Inhibition of Stomach emptying by the Duodenum Hormones Fats in the duodenum inhibit stomach emptying by extracting hormones from the epithelium. One important hormone is cholecystokinin (CCK). Other hormones will be discussed later. CCK inhibits stomach motility induced by gastrin.

Movement in the Small Intestine Stretching of the intestine causes peristaltic contractions that cause forward movement and mixing. Movement is slow to allow greater absorption of nutrients (1 cm/min). At this rate, it takes 3-5 hr for food to pass through the small intestine. Hormones that increase peristaltic activity are gastrin, CCK, insulin, motilin, and serotonin. Hormones that inhibit intestinal motility are secretin and glucagon.

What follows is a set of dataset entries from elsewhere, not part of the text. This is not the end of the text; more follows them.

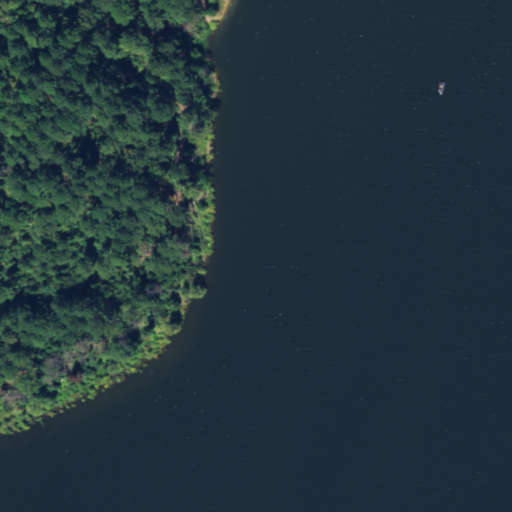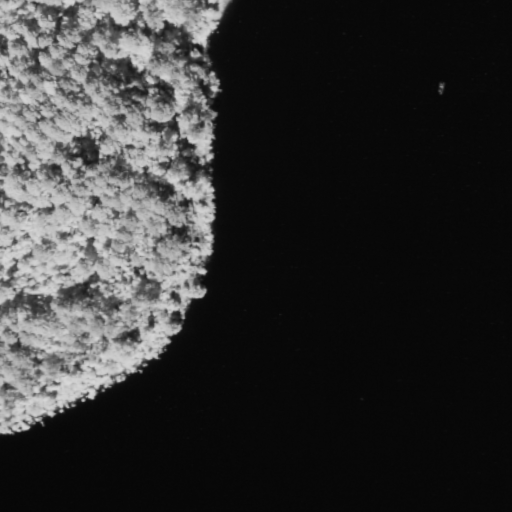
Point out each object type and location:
road: (111, 11)
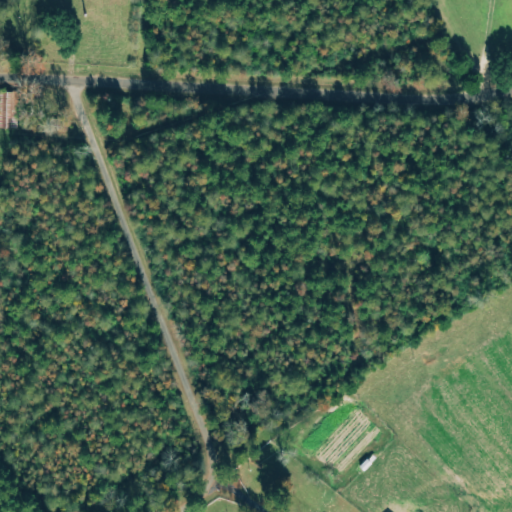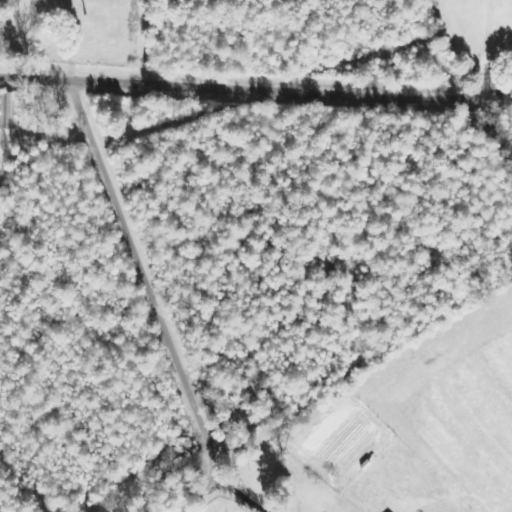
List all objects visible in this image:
road: (255, 89)
road: (131, 302)
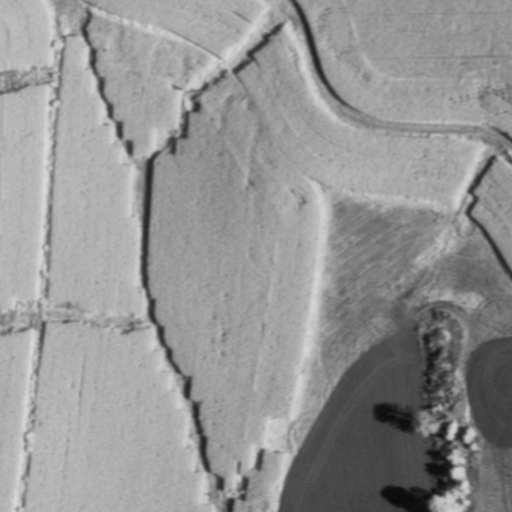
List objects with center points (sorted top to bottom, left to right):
crop: (255, 255)
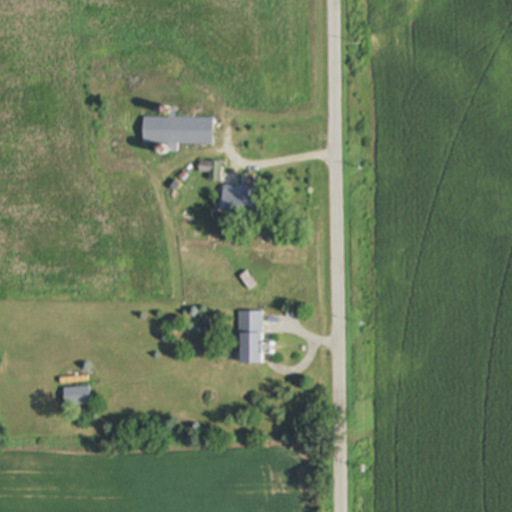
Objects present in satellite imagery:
building: (179, 131)
road: (286, 162)
building: (213, 170)
building: (247, 201)
road: (337, 255)
building: (251, 337)
building: (78, 397)
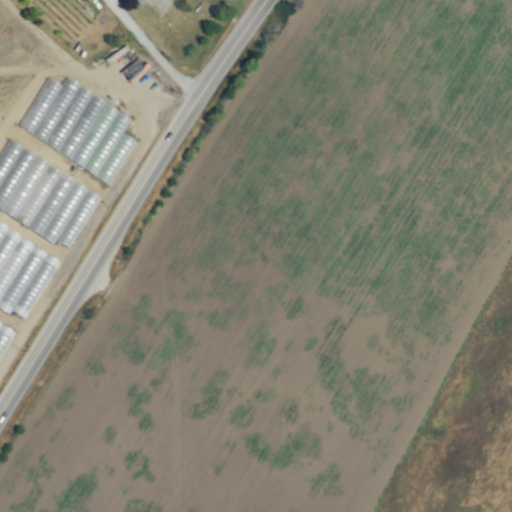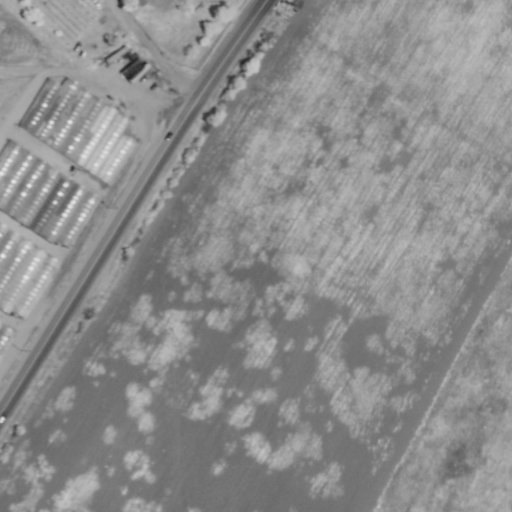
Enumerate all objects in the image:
road: (146, 57)
building: (76, 126)
road: (133, 207)
crop: (255, 256)
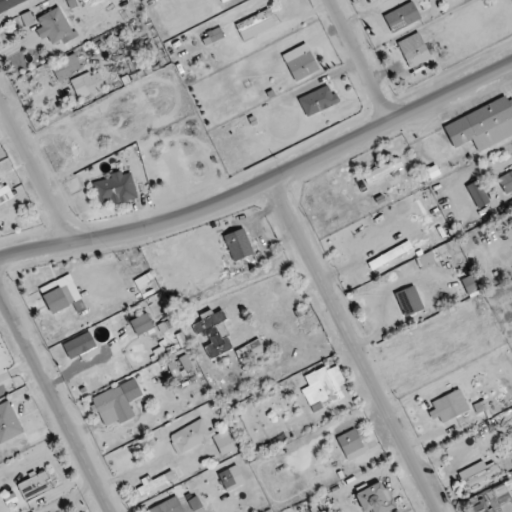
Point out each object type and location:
building: (224, 1)
building: (10, 4)
building: (402, 17)
building: (255, 25)
building: (54, 27)
building: (216, 34)
building: (414, 50)
road: (359, 60)
building: (300, 62)
building: (61, 70)
building: (88, 84)
building: (318, 100)
building: (482, 125)
road: (19, 138)
building: (382, 171)
building: (506, 182)
road: (264, 185)
building: (116, 188)
building: (5, 192)
building: (478, 194)
road: (53, 211)
building: (238, 244)
building: (434, 256)
building: (143, 282)
building: (471, 284)
building: (60, 294)
building: (409, 301)
building: (141, 324)
building: (214, 333)
building: (81, 347)
road: (353, 347)
building: (251, 354)
building: (185, 362)
building: (323, 387)
road: (54, 402)
building: (113, 406)
building: (449, 406)
building: (8, 423)
building: (201, 438)
building: (349, 442)
building: (355, 454)
building: (479, 472)
building: (231, 478)
building: (154, 482)
building: (33, 487)
building: (375, 498)
building: (489, 500)
building: (194, 504)
building: (168, 506)
building: (315, 509)
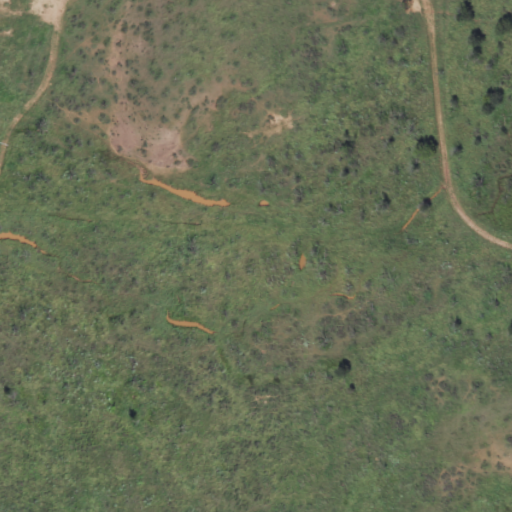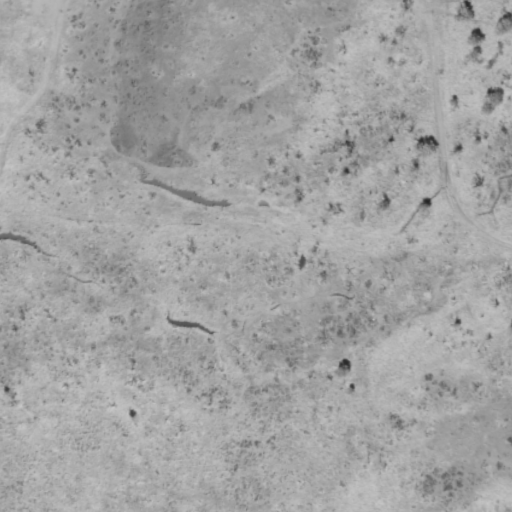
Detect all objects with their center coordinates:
road: (139, 181)
road: (214, 283)
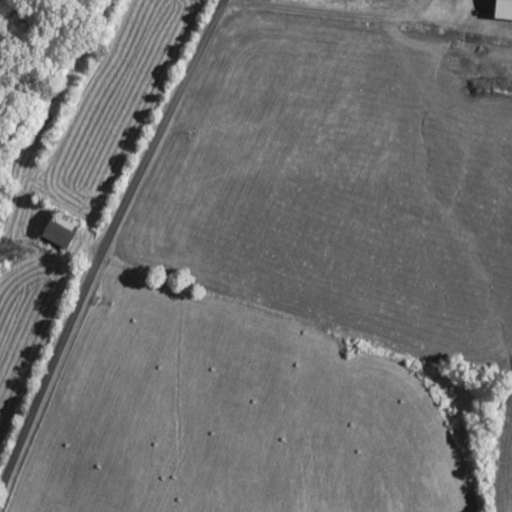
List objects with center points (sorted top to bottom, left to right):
building: (499, 11)
building: (53, 231)
road: (108, 248)
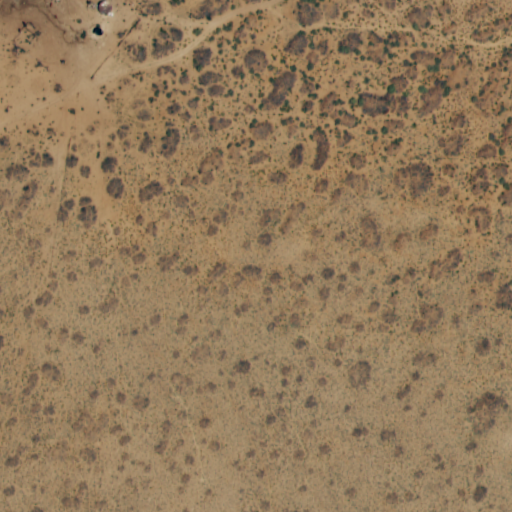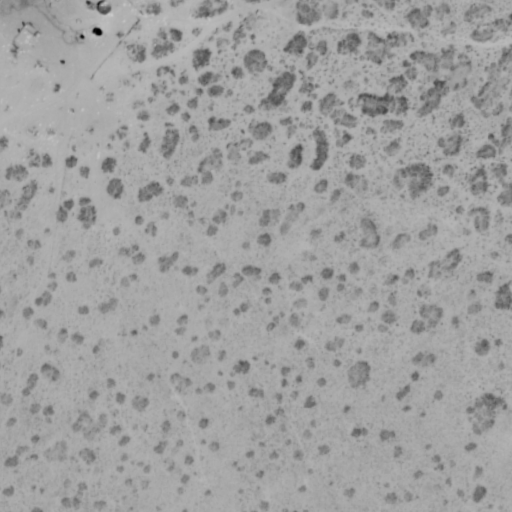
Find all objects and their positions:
road: (123, 15)
road: (41, 65)
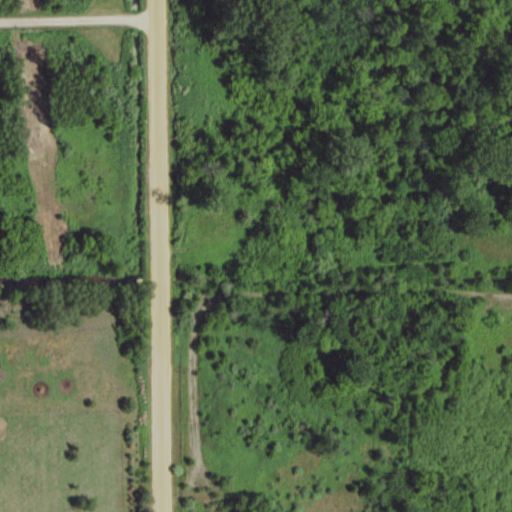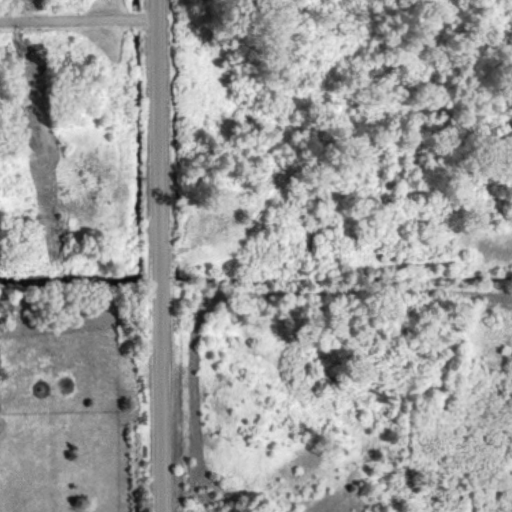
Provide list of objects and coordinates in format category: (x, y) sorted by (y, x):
road: (78, 14)
road: (158, 255)
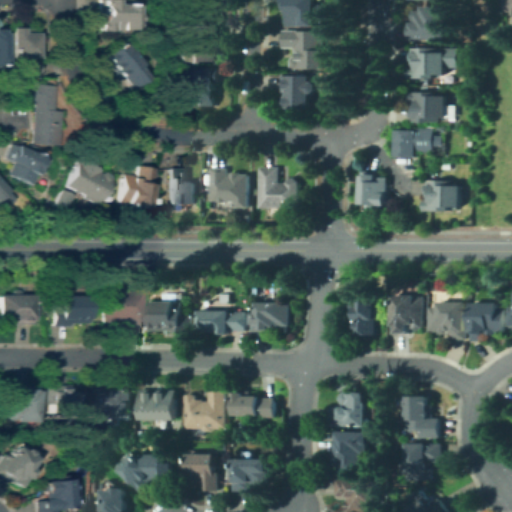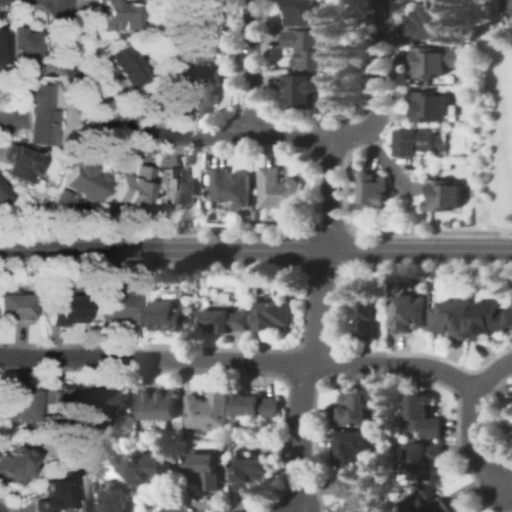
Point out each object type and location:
building: (508, 4)
building: (199, 7)
building: (510, 7)
building: (200, 8)
building: (301, 11)
building: (303, 12)
building: (113, 15)
building: (114, 15)
building: (430, 22)
building: (428, 23)
building: (198, 41)
building: (201, 43)
building: (0, 45)
building: (304, 47)
building: (22, 48)
building: (307, 48)
building: (18, 50)
building: (432, 60)
building: (429, 62)
building: (119, 64)
building: (121, 64)
road: (254, 68)
building: (426, 82)
building: (197, 85)
road: (378, 85)
building: (202, 87)
building: (297, 91)
building: (299, 91)
building: (429, 106)
building: (430, 106)
building: (35, 110)
building: (38, 111)
road: (151, 134)
building: (414, 140)
building: (416, 141)
building: (19, 162)
building: (20, 163)
building: (82, 179)
building: (78, 180)
building: (128, 186)
building: (132, 186)
building: (229, 186)
building: (232, 186)
building: (179, 188)
building: (275, 188)
building: (372, 188)
building: (279, 189)
building: (375, 189)
road: (331, 193)
building: (442, 194)
building: (444, 195)
building: (3, 196)
building: (3, 197)
building: (55, 199)
road: (165, 249)
road: (421, 250)
building: (13, 307)
building: (117, 307)
building: (120, 307)
building: (15, 308)
building: (63, 308)
building: (64, 310)
building: (363, 312)
building: (365, 312)
building: (407, 312)
building: (410, 313)
building: (164, 314)
building: (270, 314)
building: (510, 315)
building: (272, 316)
building: (172, 317)
building: (447, 318)
building: (451, 319)
building: (486, 319)
building: (488, 319)
building: (221, 320)
building: (224, 321)
road: (242, 360)
road: (304, 380)
road: (486, 384)
building: (111, 402)
building: (112, 402)
building: (157, 403)
building: (16, 404)
building: (59, 404)
building: (60, 404)
building: (252, 404)
building: (17, 405)
building: (160, 405)
building: (255, 405)
building: (350, 407)
building: (204, 409)
building: (208, 411)
building: (352, 411)
building: (420, 415)
building: (423, 416)
building: (348, 451)
building: (351, 452)
road: (476, 452)
building: (420, 458)
building: (423, 459)
building: (13, 464)
building: (14, 466)
building: (143, 468)
building: (147, 468)
building: (202, 469)
building: (205, 471)
building: (248, 472)
building: (251, 473)
road: (507, 483)
building: (350, 493)
building: (359, 494)
building: (49, 495)
building: (51, 496)
building: (113, 499)
building: (115, 500)
building: (426, 502)
building: (426, 503)
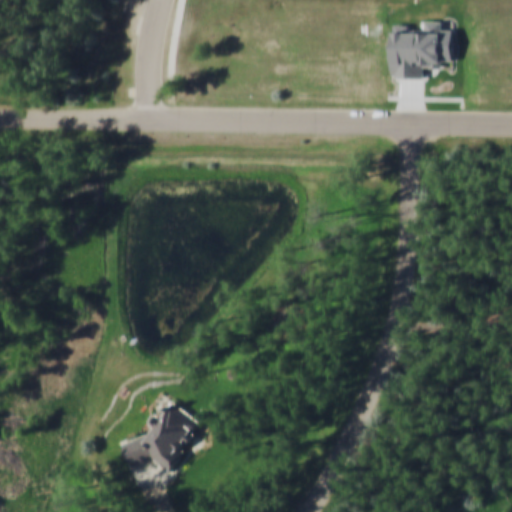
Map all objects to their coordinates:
road: (152, 57)
road: (173, 67)
road: (256, 118)
road: (454, 324)
road: (396, 326)
building: (171, 434)
building: (168, 436)
road: (158, 486)
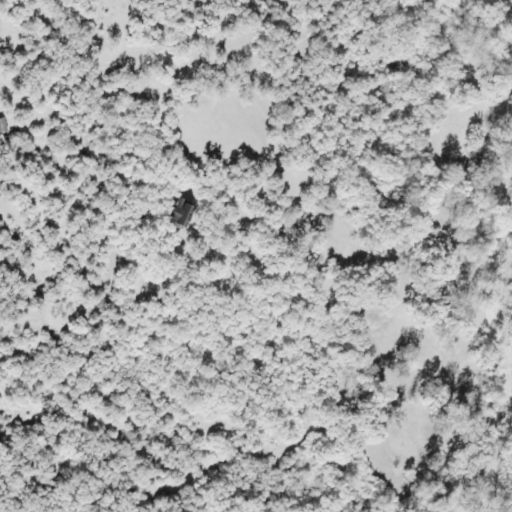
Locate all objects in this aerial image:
building: (168, 214)
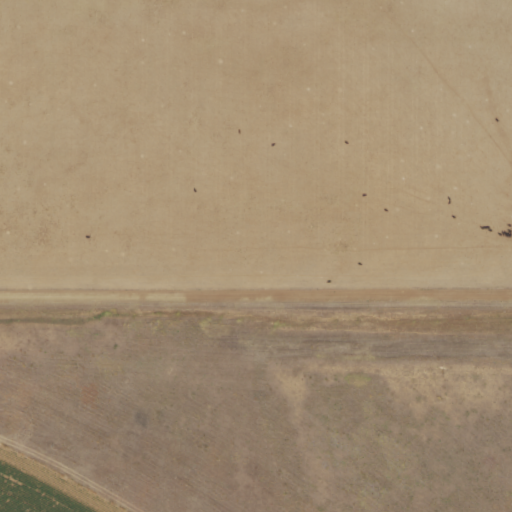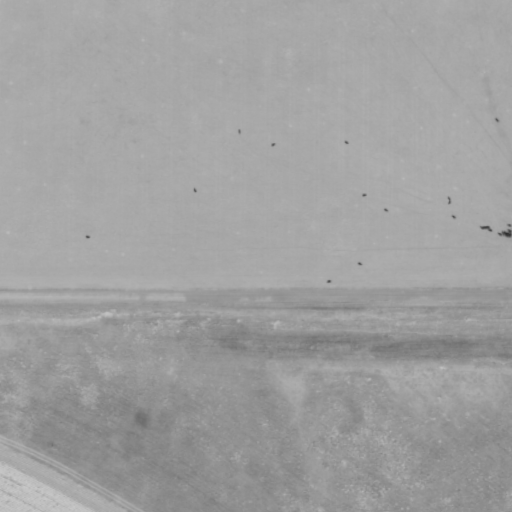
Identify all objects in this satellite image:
road: (256, 286)
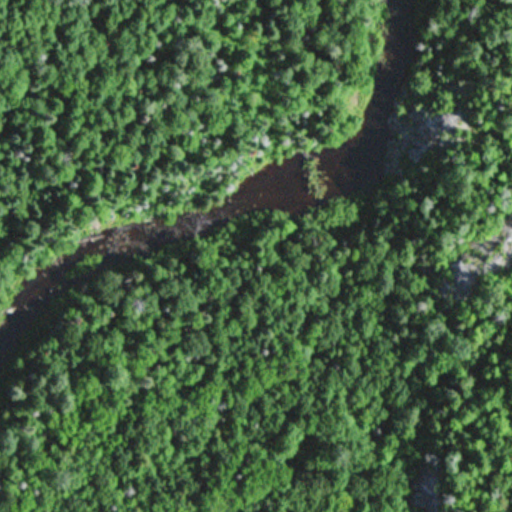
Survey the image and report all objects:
river: (239, 195)
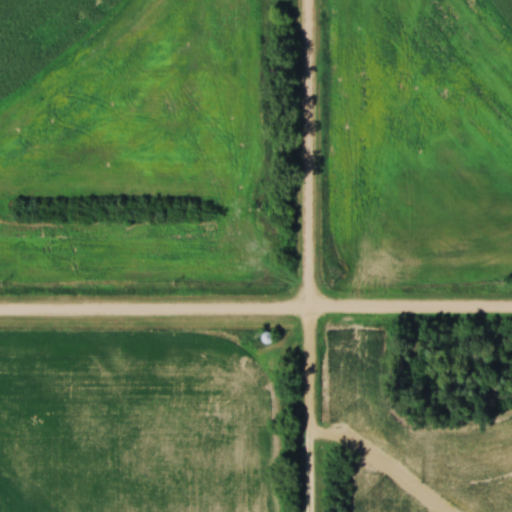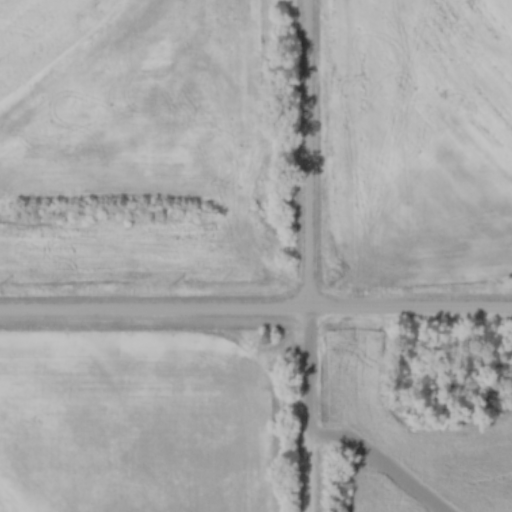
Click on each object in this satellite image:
road: (310, 256)
road: (256, 313)
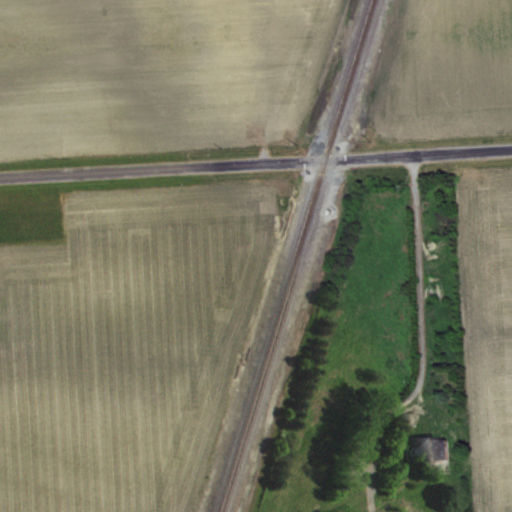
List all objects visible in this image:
road: (256, 166)
railway: (298, 256)
road: (426, 322)
building: (433, 458)
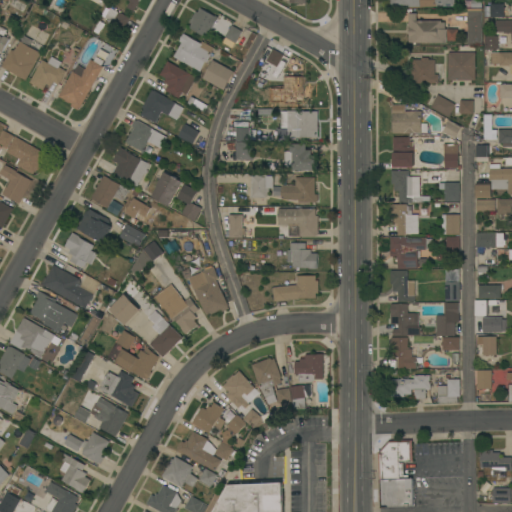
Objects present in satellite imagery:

Peristatic Rush Normally, peristalsis in the small intestine is weak. As indicated by the slow movement of food. However, irritation, as occurs with infectious diarrhea, causes rapid and powerful peristalsis. This involves the autonomic nervous system and intrinsic control of the myenteric plexus.

Movements in the Colon The colon absorbs water and nutrients, progressively making solid feces. It also stores the solid feces until it can be expelled. Movement is slow, requiring 8-15 hr to move material through the colon. Movement and mixing are achieved by peristaltic-like contractions.

Haustrations The combination of constricted and relaxed portions of the colon create haustrations (bag-like pouches). Haustrations mix the chyme or fecal material and provide slow persistent forward movement.

Propulsive (Mass) Movements Occasionally (1-3 times/day), a modified contraction will propel the contents forward en masse. This occurs by a peristaltic contraction pushing the contents through 20 cm or more of colon in which the haustrations are relaxed. A series of mass movements persist for 10-30 min; then cease. They may recur ~ 12 hr later. Irritation can cause mass movements.

Defecation Feces entering the rectum stretches the walls and stimulates the myenteric plexus to initiate peristaltic contractions in the descending colon downward. The myenteric plexus relaxes the internal sphincter. If the external sphincter is voluntarily relaxed, defecation occurs. This is augmented by parasympathetic activity.